Excerpt from speech by Victoria Cleland, executive director, Banking, Payments and Financial Resilience, Real-Time Gross Settlement (RTGS) Renewal: Enabling the Next Generation of Payments, Technology and Innovation Risk Conference 2018

RTGS (Real-time Gross Settlement) is national infrastructure and supports accounts for banks, building societies, financial market infrastructures, and most recently, non-bank payment service providers, as well as provides sterling settlement services for Bacs, CHAPS, Cheque & Credit, CREST, Faster Payments (FPS), LINK, Visa and cheque clearing.

Most payments in the UK eventually pass through the RTGS service, and on average over £600 billion (USD$781.5bn) of payments are settled through the system each day – roughly equivalent to the UK’s GDP every three days. Under the RTGS model ‘settlement risk’ does not occur and the BoE’s financial stability objective is promoted as claims and liabilities between banks and other participants are settled in central bank money which is the ultimate secure and liquid asset. It is also the platform through which monetary policy decisions are implemented and liquidity is provided to the financial system.

We (the Bank of England) decided not to build the renewed RTGS on distributed ledger technology (DLT), wanting to first see greater proof of resilience and scalability. However, we are keen to facilitate the use of new technologies and we are working to deliver a service that has the capability to interact with DLT systems should demand emerge.

The BoE has recently concluded a Proof of Concept (PoC) with a number of fintech firms on this topic. The purpose of this PoC was to understand (a) how RTGS could be capable of supporting settlement in systems operating on innovative payment technologies. (b) the limitations that such systems might need to navigate. Amongst those considerations was what additional functionality the renewed RTGS service would need to provide in order to enable platforms using innovative technology to optimize their access to central bank money settlement.

The results of the POC (were) encouraging, and demonstrated that participants using alternative technology, such as DLT, could connect and settle. If used in this way, it could enable a wider range of institutions and infrastructures to access prefunded settlement, supporting competition and innovation, offering efficiency gains for users preparing RTGS for future demand.

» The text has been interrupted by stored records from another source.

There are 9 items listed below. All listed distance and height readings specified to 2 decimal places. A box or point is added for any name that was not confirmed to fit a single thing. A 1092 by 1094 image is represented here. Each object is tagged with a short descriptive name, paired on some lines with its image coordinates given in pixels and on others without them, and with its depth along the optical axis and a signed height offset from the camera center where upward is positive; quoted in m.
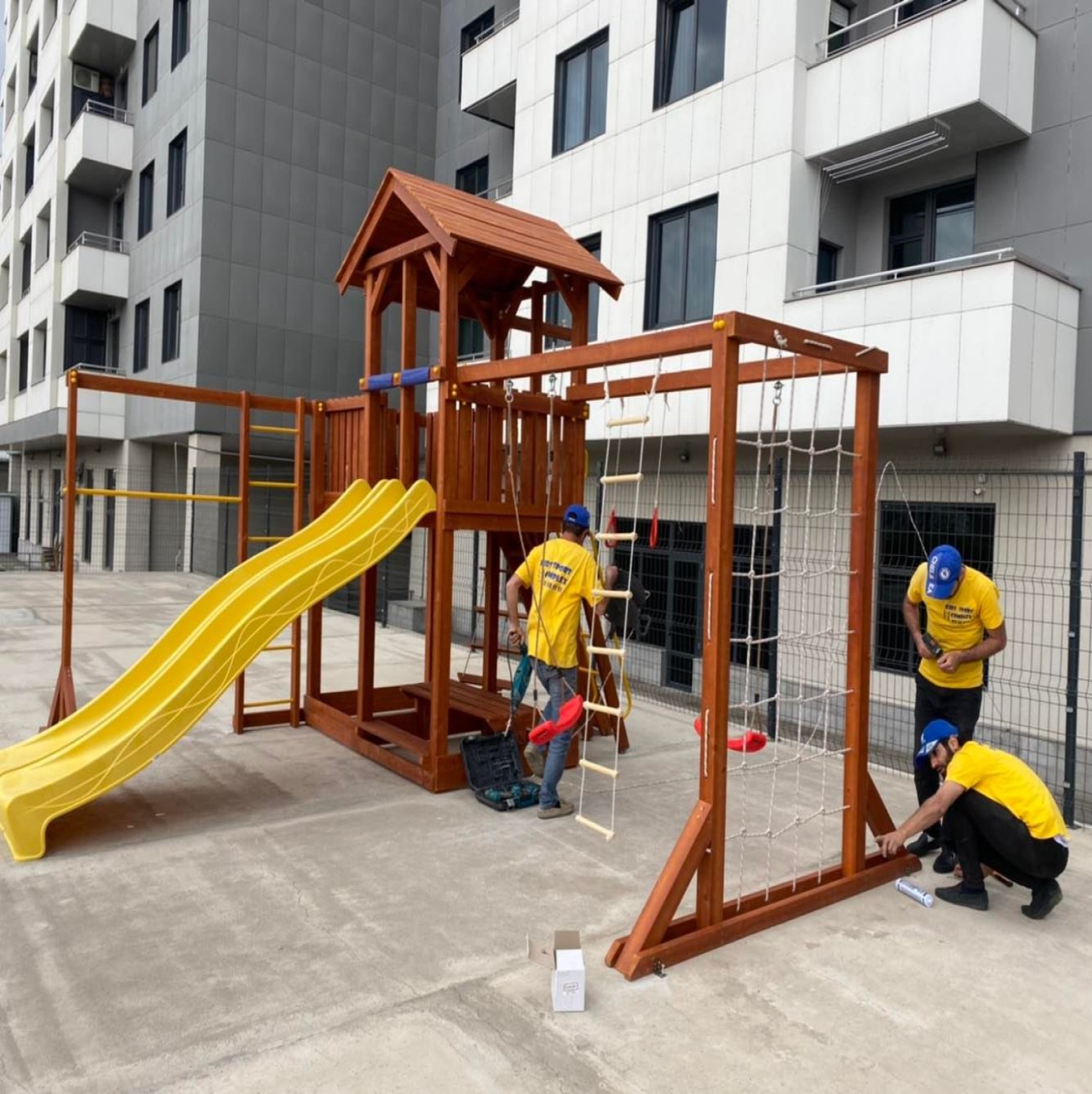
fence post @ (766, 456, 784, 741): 7.94 -0.57
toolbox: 5.85 -1.68
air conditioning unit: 24.23 +11.38
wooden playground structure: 4.02 +0.42
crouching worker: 4.29 -1.33
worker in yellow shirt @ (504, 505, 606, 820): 5.62 -0.53
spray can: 4.56 -1.79
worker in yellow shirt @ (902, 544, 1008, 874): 5.04 -0.56
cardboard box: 3.40 -1.67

Another area of research is synchronization – sometimes known as ‘atomic settlement’. This would provide the ability to link payments (or other asset movements) so that each individual movement would happen if and, only if, they all do. Initial industry feedback suggested that for certain transaction types (such as housing transactions, corporate transactions, securities settlement and cross-border payments), synchronization might reduce cost and risk, improve efficiency, and support innovative new methods of settlement.